1.3 Typical Structure
Early message passing machines provided hardware primitives that were very close to the simple send/receive user-level communication abstraction, with some additional restrictions. A node was connected to a fixed set of neighbors in a regular pattern by point-to-point links that behaved as simple FIFOs. Most early machines were hypercubes, where each node is connected to n other nodes differing by one bit in the binary address, for a total of 2^n nodes, or meshes, where the nodes are connect to neighbors on two or three dimensions. The network topology was especially important in the early message passing machines, because only the neighboring processors could be named in a send or receive operation. The data transfer involved the sender writing into a link and then writing the message until the receiver started reading it, so the send would block until the receive occurred. In modern terms this is called synchronous message passing because the two events coincide in time. The details of moving data were hidden from the programmer in a message passing library, forming a layer of software between send and receive calls and the actual hardware.
The direct FIFO design was soon replaced by more versatile and more robust designs which provided direct memory access (DMA) transfers on either end of the communication event. The use of DMA allowed non-blocking sends, where the sender is able to initiate a send and continue with useful computation (or even perform a receive) while the send completes. On the receiving end, the transfer is accepted via a DMA transfer by the message layer into a buffer and queued until the target process performs a matching receive, at which point the data is copying into the address space of the receiving process. The physical topology of the communication network dominated the programming model of these early machines and parallel algorithms were often stated in terms of a specific interconnection topology, e.g., a ring, a grid, or a hypercube. However, to make the machines more generally useful, the designers of the message layers provided support for communication between arbitrary processors, rather than only between physical neighbors. This was originally supported by forwarding the data within the message layer along links in the network. Soon this routing function was moved into the hardware, so each node consisted of a processor with memory, and a switch that could forward messages, called a router. However, in this store and forward approach the time to transfer a message is proportional to the number of hops it takes through the network, so there remained an emphasis on interconnection topology.

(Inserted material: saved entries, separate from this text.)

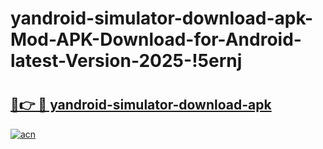 # yandroid-simulator-download-apk-Mod-APK-Download-for-Android-latest-Version-2025-!5ernj

# <h2><a href="https://ogw0xh.esa.edu.pl?title=yandroid-simulator-download-apk&ref=5ernj">🔗👉 🔴 yandroid-simulator-download-apk</a></h2>

[![acn](https://github.com/user-attachments/assets/0f9c940e-d8b0-45ae-aac7-cd30a18b3e1c)](https://ogw0xh.esa.edu.pl?title=yandroid-simulator-download-apk&ref=5ernj)

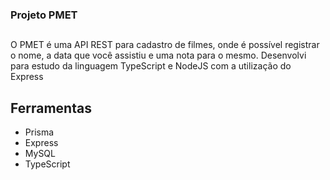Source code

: ### Projeto PMET

##

O PMET é uma API REST para cadastro de filmes, onde é possível registrar o nome, a data que você assistiu e uma nota para o mesmo. 
Desenvolvi para estudo da linguagem TypeScript e NodeJS com a utilização do Express

## Ferramentas
* Prisma
* Express
* MySQL
* TypeScript
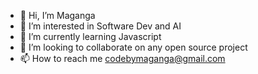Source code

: - 👋 Hi, I’m Maganga
- 👀 I’m interested in Software Dev and AI
- 🌱 I’m currently learning Javascript
- 💞️ I’m looking to collaborate on any open source project
- 📫 How to reach me codebymaganga@gmail.com

<!---
CodebyMaganga/CodebyMaganga is a ✨ special ✨ repository because its `README.md` (this file) appears on your GitHub profile.
You can click the Preview link to take a look at your changes.
--->
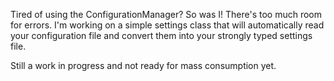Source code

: Tired of using the ConfigurationManager?  So was I!  There's too much room for errors.  I'm working on a simple settings class that will automatically read your configuration file and convert them into your strongly typed settings file.

Still a work in progress and not ready for mass consumption yet.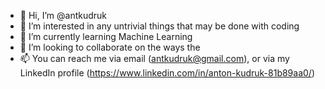 - 👋 Hi, I’m @antkudruk
- 👀 I’m interested in any untrivial things that may be done with coding
- 🌱 I’m currently learning Machine Learning
- 💞️ I’m looking to collaborate on the ways the 
- 📫 You can reach me via email (antkudruk@gmail.com), or via my LinkedIn profile (https://www.linkedin.com/in/anton-kudruk-81b89aa0/)

<!---
antkudruk/antkudruk is a ✨ special ✨ repository because its `README.md` (this file) appears on your GitHub profile.
You can click the Preview link to take a look at your changes.
--->
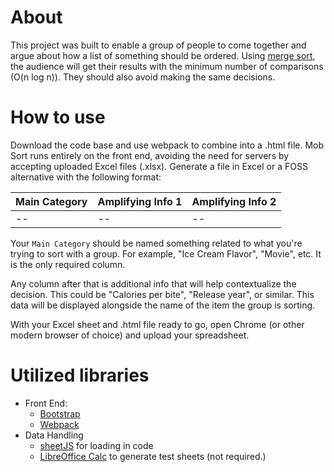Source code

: 
# About
This project was built to enable a group of people to come together and argue about how a list of something should be ordered. Using [merge sort](https://en.wikipedia.org/wiki/Merge_sort), the audience will get their results with the minimum number of comparisons (O(n log n)). They should also avoid making the same decisions. 

# How to use
Download the code base and use webpack to combine into a .html file. Mob Sort runs entirely on the front end, avoiding the need for servers by accepting uploaded Excel files (.xlsx). Generate a file in Excel or a FOSS alternative with the following format:

|Main Category|Amplifying Info 1|Amplifying Info 2|
|--|--|--|
|--|--|--|

Your `Main Category` should be named something related to what you're trying to sort with a group. For example, "Ice Cream Flavor", "Movie", etc. It is the only required column. 

Any column after that is additional info that will help contextualize the decision. This could be "Calories per bite", "Release year", or similar. This data will be displayed alongside the name of the item the group is sorting. 

With your Excel sheet and .html file ready to go, open Chrome (or other modern browser of choice) and upload your spreadsheet. 

# Utilized libraries

 - Front End:
	 - [Bootstrap](https://getbootstrap.com/)
	 - [Webpack](https://webpack.js.org/)
 - Data Handling
	 - [sheetJS](https://sheetjs.com/) for loading in code
	 - [LibreOffice Calc](https://www.libreoffice.org/discover/calc/) to generate test sheets (not required.)

 
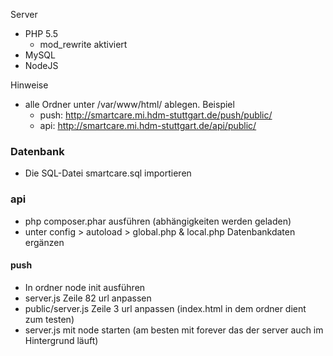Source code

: Server
- PHP 5.5
  - mod_rewrite aktiviert
- MySQL 
- NodeJS

Hinweise
- alle Ordner unter /var/www/html/ ablegen. Beispiel
  - push: http://smartcare.mi.hdm-stuttgart.de/push/public/
  - api: http://smartcare.mi.hdm-stuttgart.de/api/public/

### Datenbank
- Die SQL-Datei smartcare.sql importieren

### api
-  php composer.phar ausführen (abhängigkeiten werden geladen)
-  unter config > autoload > global.php & local.php Datenbankdaten ergänzen 

#### push
- In ordner node init ausführen
- server.js Zeile 82 url anpassen
- public/server.js Zeile 3 url anpassen (index.html in dem ordner dient zum testen)
- server.js mit node starten (am besten mit forever das der server auch im Hintergrund läuft)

The emphasis on network topology was significantly reduced with the introduction of more general purpose networks, which pipelined the message transfer through each of the routers forming the interconnection network. In most modern message passing machines, the incremental delay introduced by each router is small enough that the transfer time is dominated by the time to simply move that data between the processor and the network, not how far it travels.This greatly simplifies the programming model; typically the processors are viewed as simply forming a linear sequence with uniform communication costs.A processor in a message passing machine can name only the locations in its local memory, and it can name each of the processors, perhaps by number or by route. A user process can only name private addresses and other processes; it can transfer data using the send/receive calls.